## WHAT IS BEING ASKED
Repeat the entries shown below with every word and mark intact.
──────── MATERIAL FOR THIS EXERCISE ────────
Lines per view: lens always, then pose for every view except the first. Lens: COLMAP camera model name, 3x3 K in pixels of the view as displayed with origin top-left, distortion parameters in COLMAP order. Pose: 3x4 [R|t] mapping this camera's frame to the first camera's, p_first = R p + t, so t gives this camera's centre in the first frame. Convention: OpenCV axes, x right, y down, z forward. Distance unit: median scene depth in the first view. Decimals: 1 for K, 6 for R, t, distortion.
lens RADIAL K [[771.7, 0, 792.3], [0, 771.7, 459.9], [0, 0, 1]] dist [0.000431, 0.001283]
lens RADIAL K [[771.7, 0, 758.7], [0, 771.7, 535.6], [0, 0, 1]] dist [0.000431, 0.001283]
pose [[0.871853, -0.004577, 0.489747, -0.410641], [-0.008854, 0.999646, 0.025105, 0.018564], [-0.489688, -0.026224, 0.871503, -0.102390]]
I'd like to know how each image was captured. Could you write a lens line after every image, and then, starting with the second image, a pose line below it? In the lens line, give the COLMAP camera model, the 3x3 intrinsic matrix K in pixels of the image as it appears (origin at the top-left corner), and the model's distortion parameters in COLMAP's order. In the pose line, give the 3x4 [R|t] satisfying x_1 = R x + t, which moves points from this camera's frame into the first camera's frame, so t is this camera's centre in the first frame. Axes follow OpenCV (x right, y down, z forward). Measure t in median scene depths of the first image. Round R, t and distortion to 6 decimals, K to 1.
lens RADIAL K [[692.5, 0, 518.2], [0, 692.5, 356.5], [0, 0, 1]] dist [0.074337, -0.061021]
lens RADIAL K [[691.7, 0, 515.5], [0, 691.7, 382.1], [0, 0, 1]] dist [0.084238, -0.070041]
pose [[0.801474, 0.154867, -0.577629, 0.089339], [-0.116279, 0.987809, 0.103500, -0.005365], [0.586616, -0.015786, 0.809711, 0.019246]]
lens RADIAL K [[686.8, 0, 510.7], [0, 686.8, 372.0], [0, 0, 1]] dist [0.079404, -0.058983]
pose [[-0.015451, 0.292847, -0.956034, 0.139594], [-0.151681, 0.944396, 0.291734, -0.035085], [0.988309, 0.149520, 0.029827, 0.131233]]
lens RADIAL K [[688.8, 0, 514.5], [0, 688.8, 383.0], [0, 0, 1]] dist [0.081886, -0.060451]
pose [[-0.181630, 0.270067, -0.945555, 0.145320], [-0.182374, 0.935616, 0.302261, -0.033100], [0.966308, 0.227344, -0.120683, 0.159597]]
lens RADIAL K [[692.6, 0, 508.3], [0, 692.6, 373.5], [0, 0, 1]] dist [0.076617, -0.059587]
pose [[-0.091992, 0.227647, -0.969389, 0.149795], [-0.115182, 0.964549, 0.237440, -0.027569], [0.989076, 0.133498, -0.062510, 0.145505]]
────────
## ANSWER TO THE EXERCISE
Lines per view: lens always, then pose for every view except the first. Lens: COLMAP camera model name, 3x3 K in pixels of the view as displayed with origin top-left, distortion parameters in COLMAP order. Pose: 3x4 [R|t] mapping this camera's frame to the first camera's, p_first = R p + t, so t gives this camera's centre in the first frame. Convention: OpenCV axes, x right, y down, z forward. Distance unit: median scene depth in the first view. Decimals: 1 for K, 6 for R, t, distortion.
lens RADIAL K [[771.7, 0, 792.3], [0, 771.7, 459.9], [0, 0, 1]] dist [0.000431, 0.001283]
lens RADIAL K [[771.7, 0, 758.7], [0, 771.7, 535.6], [0, 0, 1]] dist [0.000431, 0.001283]
pose [[0.871853, -0.004577, 0.489747, -0.410641], [-0.008854, 0.999646, 0.025105, 0.018564], [-0.489688, -0.026224, 0.871503, -0.102390]]
I'd like to know how each image was captured. Could you write a lens line after every image, and then, starting with the second image, a pose line below it? In the lens line, give the COLMAP camera model, the 3x3 intrinsic matrix K in pixels of the image as it appears (origin at the top-left corner), and the model's distortion parameters in COLMAP's order. In the pose line, give the 3x4 [R|t] satisfying x_1 = R x + t, which moves points from this camera's frame into the first camera's frame, so t is this camera's centre in the first frame. Axes follow OpenCV (x right, y down, z forward). Measure t in median scene depths of the first image. Round R, t and distortion to 6 decimals, K to 1.
lens RADIAL K [[692.5, 0, 518.2], [0, 692.5, 356.5], [0, 0, 1]] dist [0.074337, -0.061021]
lens RADIAL K [[691.7, 0, 515.5], [0, 691.7, 382.1], [0, 0, 1]] dist [0.084238, -0.070041]
pose [[0.801474, 0.154867, -0.577629, 0.089339], [-0.116279, 0.987809, 0.103500, -0.005365], [0.586616, -0.015786, 0.809711, 0.019246]]
lens RADIAL K [[686.8, 0, 510.7], [0, 686.8, 372.0], [0, 0, 1]] dist [0.079404, -0.058983]
pose [[-0.015451, 0.292847, -0.956034, 0.139594], [-0.151681, 0.944396, 0.291734, -0.035085], [0.988309, 0.149520, 0.029827, 0.131233]]
lens RADIAL K [[688.8, 0, 514.5], [0, 688.8, 383.0], [0, 0, 1]] dist [0.081886, -0.060451]
pose [[-0.181630, 0.270067, -0.945555, 0.145320], [-0.182374, 0.935616, 0.302261, -0.033100], [0.966308, 0.227344, -0.120683, 0.159597]]
lens RADIAL K [[692.6, 0, 508.3], [0, 692.6, 373.5], [0, 0, 1]] dist [0.076617, -0.059587]
pose [[-0.091992, 0.227647, -0.969389, 0.149795], [-0.115182, 0.964549, 0.237440, -0.027569], [0.989076, 0.133498, -0.062510, 0.145505]]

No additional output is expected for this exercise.